Divine Designs

Freelance work for a local interior and garden design business. The site uses Prismic CMS to allow the business to update content, and uses Next.js for static generation for speedy load times.

Next.js
Prismic

I was approached by Divine Designs, a UK interior design business who were looking to expand their business with a website. I was tasked to build a site, with updatable content which could be easily edited by someone without web experience. The site had to fit in with company branding, and have a minimalist feel. I began sketching out the website which then got prototyped with Adobe XD. Upon approval I provided options on tech that could be used to make the site updatable, and we settled for Prismic. Each section of the prototype was recreated within Prismic.

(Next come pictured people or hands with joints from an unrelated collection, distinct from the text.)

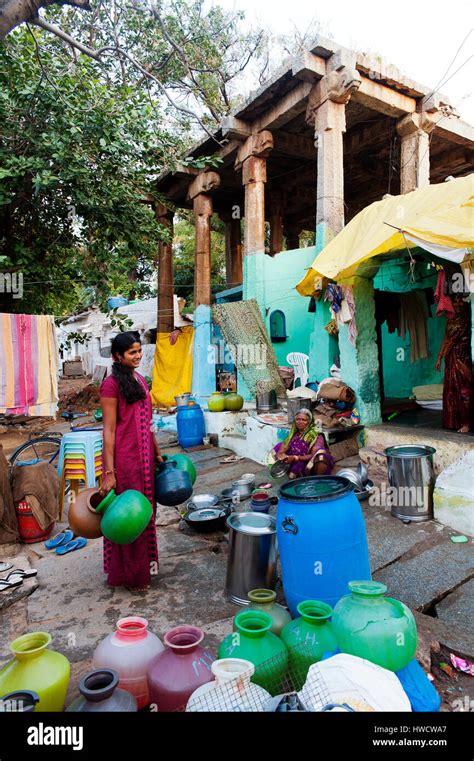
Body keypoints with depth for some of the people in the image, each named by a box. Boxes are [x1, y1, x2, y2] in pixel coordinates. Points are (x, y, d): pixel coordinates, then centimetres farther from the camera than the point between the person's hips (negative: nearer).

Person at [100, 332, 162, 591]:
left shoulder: (140, 380, 10)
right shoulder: (112, 384, -14)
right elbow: (108, 430, -16)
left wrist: (157, 453, 18)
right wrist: (109, 472, -18)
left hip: (144, 456, 8)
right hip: (124, 459, -8)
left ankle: (142, 565, 37)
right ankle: (128, 575, 24)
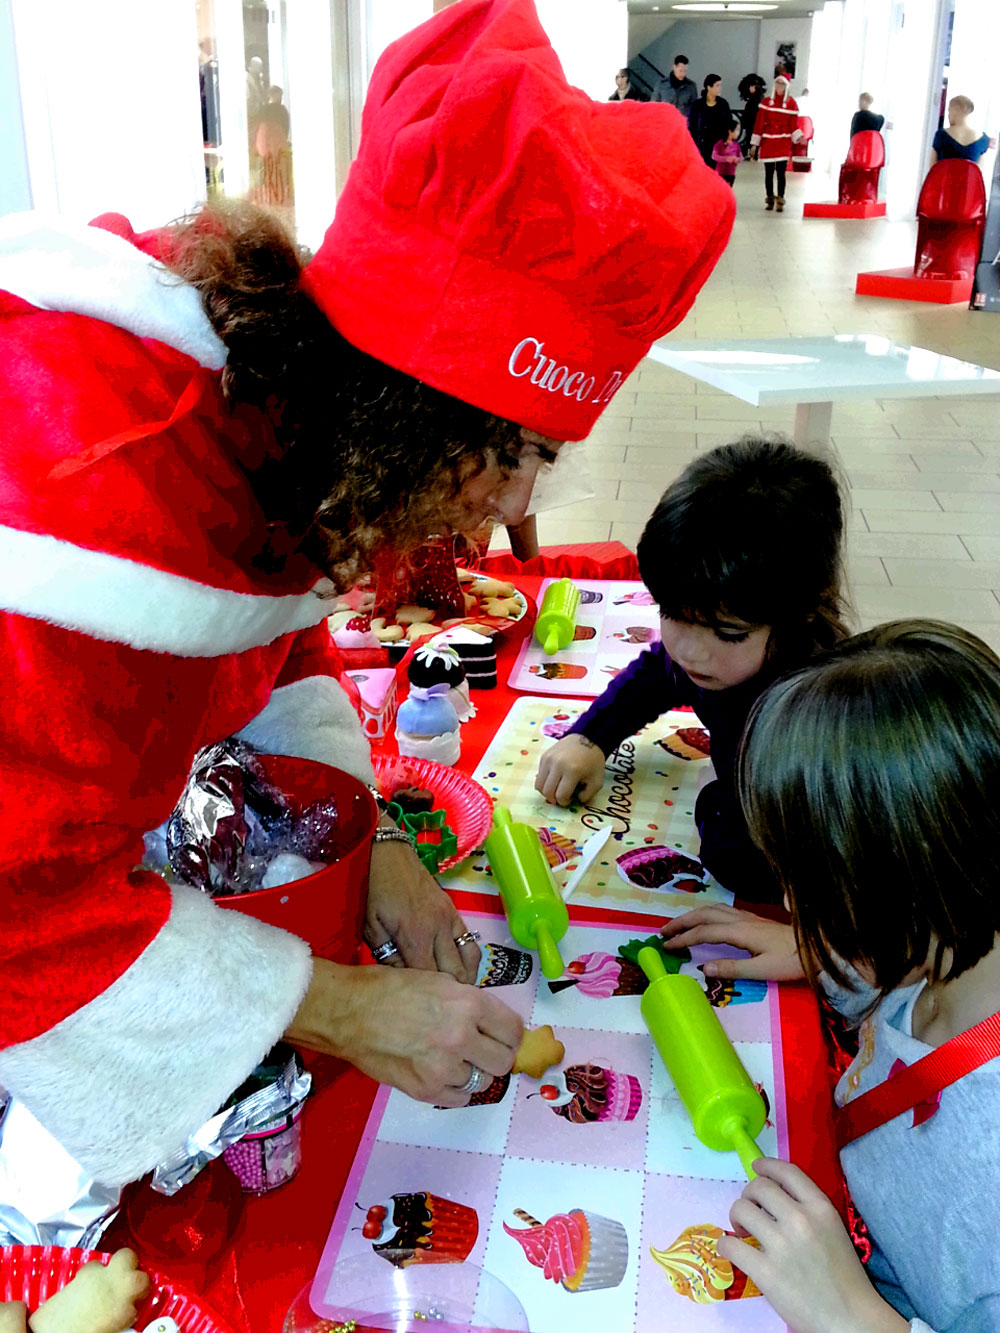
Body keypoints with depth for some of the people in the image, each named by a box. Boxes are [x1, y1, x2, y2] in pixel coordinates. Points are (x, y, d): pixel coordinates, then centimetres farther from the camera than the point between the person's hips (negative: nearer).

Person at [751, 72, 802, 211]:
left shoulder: (791, 103, 3)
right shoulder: (766, 102, 4)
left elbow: (794, 124, 3)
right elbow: (759, 123, 3)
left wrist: (799, 137, -16)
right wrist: (755, 143, 0)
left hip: (784, 143, -1)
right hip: (768, 141, 1)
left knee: (781, 172, -6)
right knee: (768, 172, 5)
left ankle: (780, 201, -1)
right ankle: (769, 199, 17)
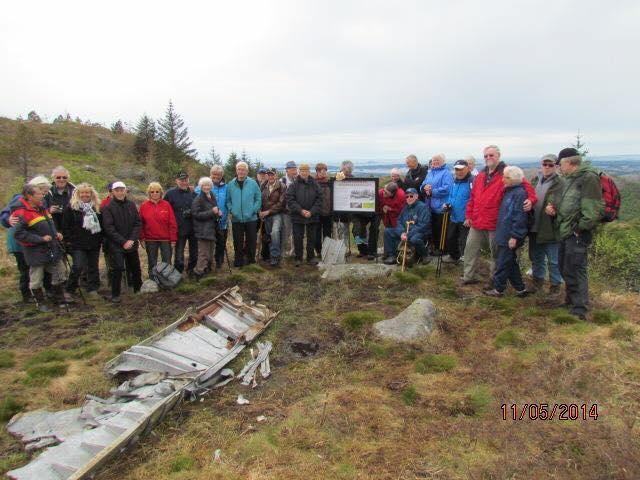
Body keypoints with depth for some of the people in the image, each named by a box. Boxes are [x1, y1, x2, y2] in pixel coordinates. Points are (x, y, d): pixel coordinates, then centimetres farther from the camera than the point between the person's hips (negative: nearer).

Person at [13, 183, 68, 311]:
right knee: (36, 279, 8)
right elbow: (19, 234, -21)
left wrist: (56, 234, 6)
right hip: (36, 252, -8)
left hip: (52, 248, 8)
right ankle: (40, 303, 25)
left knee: (61, 273, 13)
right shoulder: (22, 213, -16)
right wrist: (40, 239, -22)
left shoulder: (42, 208, 9)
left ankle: (60, 299, 28)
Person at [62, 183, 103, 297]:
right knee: (78, 266, -9)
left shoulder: (97, 207, 9)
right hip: (78, 244, -4)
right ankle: (70, 290, 7)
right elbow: (65, 225, -3)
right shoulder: (71, 207, -3)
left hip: (94, 244, 4)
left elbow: (101, 224, 15)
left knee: (93, 267, 9)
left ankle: (92, 289, 20)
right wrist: (68, 240, -7)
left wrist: (100, 239, 10)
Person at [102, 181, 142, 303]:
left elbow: (138, 223, 4)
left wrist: (132, 240, -9)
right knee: (117, 269, -8)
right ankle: (115, 295, 5)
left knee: (135, 268, 13)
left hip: (132, 244, 4)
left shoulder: (131, 205, 5)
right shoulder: (108, 207, -4)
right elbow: (109, 228, -10)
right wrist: (123, 242, -15)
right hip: (116, 245, -4)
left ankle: (138, 289, 30)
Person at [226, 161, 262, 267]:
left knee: (251, 240, 7)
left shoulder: (253, 183, -1)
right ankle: (238, 261, 18)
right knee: (238, 241, 7)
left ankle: (250, 259, 22)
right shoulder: (231, 184, 4)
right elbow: (228, 200, 11)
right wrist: (231, 210, -3)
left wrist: (254, 210, -8)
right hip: (236, 219, 1)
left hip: (251, 218, -1)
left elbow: (258, 199, 1)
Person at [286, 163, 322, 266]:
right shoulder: (294, 185, -2)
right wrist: (300, 210, -15)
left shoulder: (315, 184, 2)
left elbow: (319, 200, -1)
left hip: (312, 216, 1)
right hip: (297, 217, -1)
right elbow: (290, 200, -7)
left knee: (311, 238, 9)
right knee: (298, 238, 4)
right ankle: (298, 258, 15)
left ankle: (311, 257, 20)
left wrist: (312, 212, -12)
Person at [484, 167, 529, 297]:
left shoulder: (520, 193, -15)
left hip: (510, 237, -10)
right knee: (511, 263, 16)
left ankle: (498, 289, 11)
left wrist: (514, 236, -21)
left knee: (503, 263, 0)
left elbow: (520, 217, -20)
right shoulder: (509, 191, 14)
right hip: (504, 235, 10)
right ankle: (520, 289, 26)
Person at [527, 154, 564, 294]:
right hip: (535, 227, 6)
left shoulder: (560, 184, -9)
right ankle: (538, 279, 35)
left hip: (551, 228, -6)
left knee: (554, 260, 5)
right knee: (536, 257, 19)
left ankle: (555, 284, 19)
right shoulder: (535, 180, 11)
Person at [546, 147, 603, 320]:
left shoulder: (588, 177, -14)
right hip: (566, 232, 10)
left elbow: (594, 209, -21)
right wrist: (554, 208, 9)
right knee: (565, 268, 19)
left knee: (575, 270, -7)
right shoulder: (570, 179, 18)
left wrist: (580, 228, -19)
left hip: (577, 234, -10)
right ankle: (571, 301, 35)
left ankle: (579, 310, 2)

If you’ve never heard of Prismic, it’s a headless CMS which focuses around “slices”. Slices are simply a component that can be thought of as a section of a webpage. For example we have Hero and Text slices. These slices allow their content to be updated, and the order of them can be changed which allows the end user a huge number of ways to update their webpage.

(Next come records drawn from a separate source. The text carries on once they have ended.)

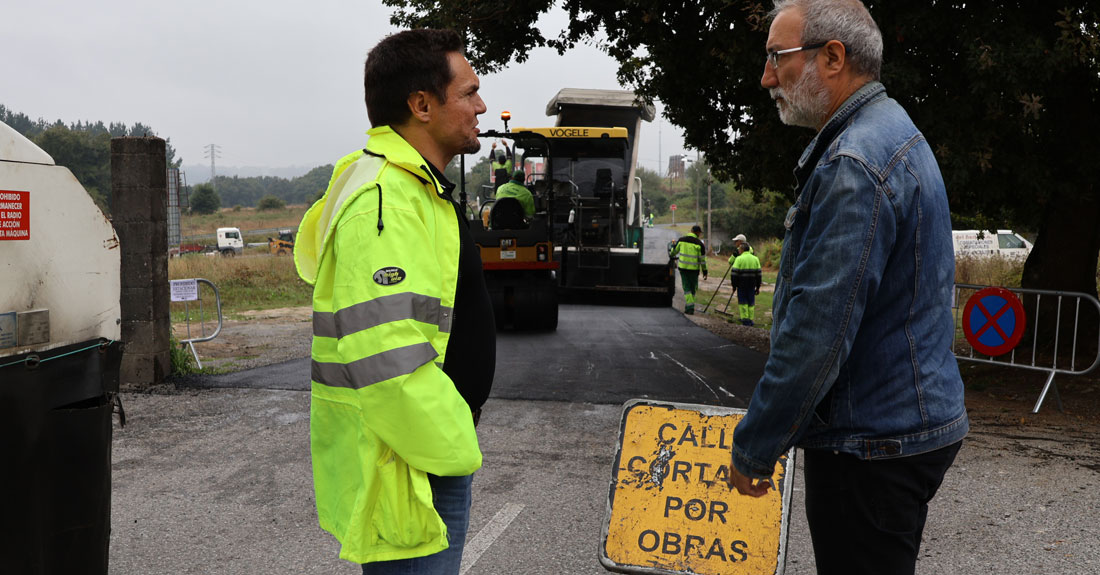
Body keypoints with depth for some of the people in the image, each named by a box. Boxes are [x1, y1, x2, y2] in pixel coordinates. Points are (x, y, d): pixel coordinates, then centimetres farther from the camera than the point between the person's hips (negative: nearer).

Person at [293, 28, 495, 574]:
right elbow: (385, 360, -31)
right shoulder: (386, 202, -22)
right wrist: (454, 450, -17)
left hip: (432, 455, 10)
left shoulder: (408, 187, 13)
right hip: (407, 470, -10)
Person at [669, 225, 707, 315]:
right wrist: (704, 271, 0)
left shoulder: (681, 240, 0)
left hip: (683, 267, 2)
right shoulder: (699, 243, -9)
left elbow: (674, 250, 14)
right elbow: (702, 259, -7)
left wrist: (672, 255, 36)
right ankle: (688, 306, 16)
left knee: (687, 288, 6)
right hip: (694, 269, -2)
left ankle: (690, 306, -7)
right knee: (693, 288, 14)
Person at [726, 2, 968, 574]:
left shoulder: (855, 163, -22)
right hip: (910, 421, 10)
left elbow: (817, 331, -26)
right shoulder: (894, 135, 14)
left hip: (872, 443, -10)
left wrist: (754, 446, -15)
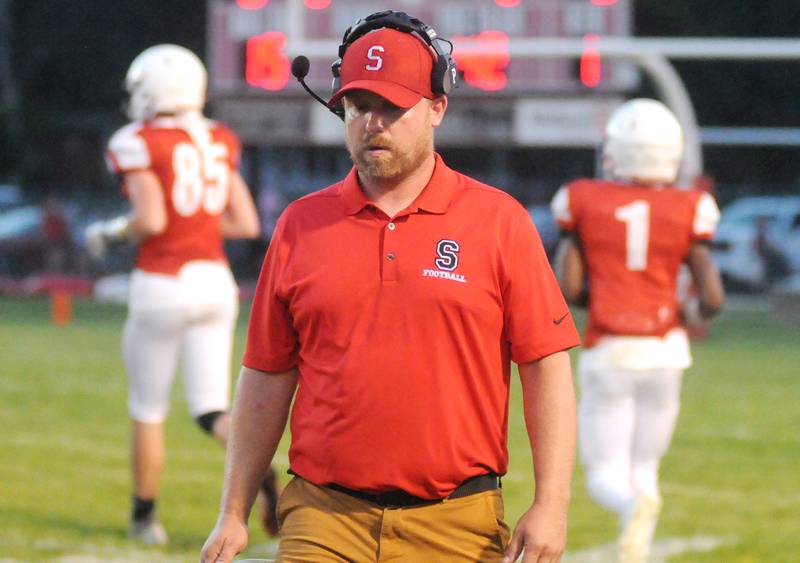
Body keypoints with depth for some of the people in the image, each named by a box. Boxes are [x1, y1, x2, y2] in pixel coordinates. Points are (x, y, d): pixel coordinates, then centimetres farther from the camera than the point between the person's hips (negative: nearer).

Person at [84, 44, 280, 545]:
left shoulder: (139, 145, -8)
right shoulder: (219, 143, 10)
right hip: (214, 282, 5)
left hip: (162, 284, -5)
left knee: (147, 409, 10)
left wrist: (111, 233, 0)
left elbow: (151, 220, -19)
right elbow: (247, 224, 10)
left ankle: (145, 517, 17)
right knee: (212, 413, 4)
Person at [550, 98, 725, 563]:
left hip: (609, 351, -2)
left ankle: (635, 505, -31)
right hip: (665, 351, 2)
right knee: (644, 469, 17)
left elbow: (567, 288, -6)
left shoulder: (586, 203, -3)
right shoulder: (686, 212, -2)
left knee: (607, 478, 3)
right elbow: (713, 298, -6)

I chose to build the front-end using Next.js, a framework built on top of React. Next.js provides some great features including static generation, server-side rendering and is extremely quick to build with. As the website doesn’t use much dynamic content, I focused on the static generation route which provides fast load times and is easy to be crawled to benefit SEO. Whenever an update is published on Prismic, a web hook is triggered which causes Next.js to start its next build.